Problem to solve: Show the lines below that contain the string "rotate".

★ ★ ★ ★

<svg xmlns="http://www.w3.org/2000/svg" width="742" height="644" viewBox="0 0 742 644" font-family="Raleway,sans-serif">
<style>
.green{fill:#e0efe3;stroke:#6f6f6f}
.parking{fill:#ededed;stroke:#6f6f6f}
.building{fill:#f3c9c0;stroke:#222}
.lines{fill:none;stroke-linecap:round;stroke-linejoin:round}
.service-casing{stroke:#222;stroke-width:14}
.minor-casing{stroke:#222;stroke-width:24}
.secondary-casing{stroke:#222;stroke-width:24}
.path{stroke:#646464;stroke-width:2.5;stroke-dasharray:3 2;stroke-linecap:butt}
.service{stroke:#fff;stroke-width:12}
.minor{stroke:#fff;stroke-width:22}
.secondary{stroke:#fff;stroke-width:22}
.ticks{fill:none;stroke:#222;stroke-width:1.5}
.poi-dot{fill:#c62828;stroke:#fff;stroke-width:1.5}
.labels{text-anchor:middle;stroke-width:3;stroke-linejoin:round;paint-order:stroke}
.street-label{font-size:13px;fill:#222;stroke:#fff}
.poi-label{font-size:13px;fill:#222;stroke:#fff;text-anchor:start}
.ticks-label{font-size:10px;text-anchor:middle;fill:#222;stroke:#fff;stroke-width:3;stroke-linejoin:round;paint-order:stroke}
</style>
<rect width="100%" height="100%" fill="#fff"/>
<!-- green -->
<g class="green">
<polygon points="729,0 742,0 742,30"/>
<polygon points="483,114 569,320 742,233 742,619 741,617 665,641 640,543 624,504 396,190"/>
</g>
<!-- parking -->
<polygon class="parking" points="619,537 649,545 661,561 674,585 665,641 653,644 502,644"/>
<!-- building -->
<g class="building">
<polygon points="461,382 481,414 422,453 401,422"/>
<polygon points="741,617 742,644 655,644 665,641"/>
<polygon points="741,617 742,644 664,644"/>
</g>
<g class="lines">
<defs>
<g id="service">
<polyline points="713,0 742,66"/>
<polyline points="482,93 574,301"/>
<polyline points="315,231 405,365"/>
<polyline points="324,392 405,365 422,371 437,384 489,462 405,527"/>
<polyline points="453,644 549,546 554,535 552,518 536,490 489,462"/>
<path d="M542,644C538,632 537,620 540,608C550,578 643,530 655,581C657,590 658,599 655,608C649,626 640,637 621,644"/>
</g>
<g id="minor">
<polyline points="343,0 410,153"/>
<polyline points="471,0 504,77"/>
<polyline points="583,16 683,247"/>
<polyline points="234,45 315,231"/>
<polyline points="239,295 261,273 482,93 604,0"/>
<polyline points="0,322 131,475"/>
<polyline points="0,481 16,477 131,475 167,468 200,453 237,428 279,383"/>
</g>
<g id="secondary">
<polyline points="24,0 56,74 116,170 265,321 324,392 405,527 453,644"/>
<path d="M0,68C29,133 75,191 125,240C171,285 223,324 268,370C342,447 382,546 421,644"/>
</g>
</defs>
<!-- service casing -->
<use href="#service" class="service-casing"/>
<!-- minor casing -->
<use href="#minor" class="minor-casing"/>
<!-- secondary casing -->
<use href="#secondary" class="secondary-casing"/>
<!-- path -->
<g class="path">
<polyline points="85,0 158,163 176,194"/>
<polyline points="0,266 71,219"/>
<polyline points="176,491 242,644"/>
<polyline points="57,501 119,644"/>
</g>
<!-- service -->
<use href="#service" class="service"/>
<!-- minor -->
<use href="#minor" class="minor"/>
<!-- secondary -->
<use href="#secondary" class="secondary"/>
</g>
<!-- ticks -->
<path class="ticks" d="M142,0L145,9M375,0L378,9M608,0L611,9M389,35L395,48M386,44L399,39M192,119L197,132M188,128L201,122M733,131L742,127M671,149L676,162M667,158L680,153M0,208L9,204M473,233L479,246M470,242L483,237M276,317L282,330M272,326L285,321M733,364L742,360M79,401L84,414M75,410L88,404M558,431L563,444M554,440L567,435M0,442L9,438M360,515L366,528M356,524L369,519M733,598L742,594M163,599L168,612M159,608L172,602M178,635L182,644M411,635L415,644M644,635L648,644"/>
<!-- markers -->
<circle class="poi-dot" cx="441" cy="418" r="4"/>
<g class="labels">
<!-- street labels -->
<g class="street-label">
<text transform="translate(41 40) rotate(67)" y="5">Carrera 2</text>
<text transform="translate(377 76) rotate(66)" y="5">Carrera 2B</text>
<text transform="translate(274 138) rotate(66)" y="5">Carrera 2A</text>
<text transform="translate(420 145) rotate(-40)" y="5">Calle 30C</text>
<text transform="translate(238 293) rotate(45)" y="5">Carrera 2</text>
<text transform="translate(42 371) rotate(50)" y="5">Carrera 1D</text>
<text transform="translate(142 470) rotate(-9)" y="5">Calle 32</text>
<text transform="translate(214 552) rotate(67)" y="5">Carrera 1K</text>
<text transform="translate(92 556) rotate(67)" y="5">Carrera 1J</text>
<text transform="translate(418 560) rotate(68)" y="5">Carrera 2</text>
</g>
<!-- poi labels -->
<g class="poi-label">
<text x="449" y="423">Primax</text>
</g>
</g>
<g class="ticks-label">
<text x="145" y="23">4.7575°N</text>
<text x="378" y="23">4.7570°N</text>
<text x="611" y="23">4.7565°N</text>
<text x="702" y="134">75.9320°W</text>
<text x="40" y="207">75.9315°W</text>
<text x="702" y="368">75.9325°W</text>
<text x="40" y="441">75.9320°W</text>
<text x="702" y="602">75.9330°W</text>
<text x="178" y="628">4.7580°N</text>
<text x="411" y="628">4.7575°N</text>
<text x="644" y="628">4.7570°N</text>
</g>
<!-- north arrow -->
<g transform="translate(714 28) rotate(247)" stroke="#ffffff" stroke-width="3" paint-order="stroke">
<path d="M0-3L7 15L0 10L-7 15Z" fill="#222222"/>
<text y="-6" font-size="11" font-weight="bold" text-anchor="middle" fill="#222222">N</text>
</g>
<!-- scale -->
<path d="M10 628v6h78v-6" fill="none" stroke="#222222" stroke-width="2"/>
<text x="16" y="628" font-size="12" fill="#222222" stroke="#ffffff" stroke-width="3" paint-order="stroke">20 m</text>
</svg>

★ ★ ★ ★

Answer:
<text transform="translate(41 40) rotate(67)" y="5">Carrera 2</text>
<text transform="translate(377 76) rotate(66)" y="5">Carrera 2B</text>
<text transform="translate(274 138) rotate(66)" y="5">Carrera 2A</text>
<text transform="translate(420 145) rotate(-40)" y="5">Calle 30C</text>
<text transform="translate(238 293) rotate(45)" y="5">Carrera 2</text>
<text transform="translate(42 371) rotate(50)" y="5">Carrera 1D</text>
<text transform="translate(142 470) rotate(-9)" y="5">Calle 32</text>
<text transform="translate(214 552) rotate(67)" y="5">Carrera 1K</text>
<text transform="translate(92 556) rotate(67)" y="5">Carrera 1J</text>
<text transform="translate(418 560) rotate(68)" y="5">Carrera 2</text>
<g transform="translate(714 28) rotate(247)" stroke="#ffffff" stroke-width="3" paint-order="stroke">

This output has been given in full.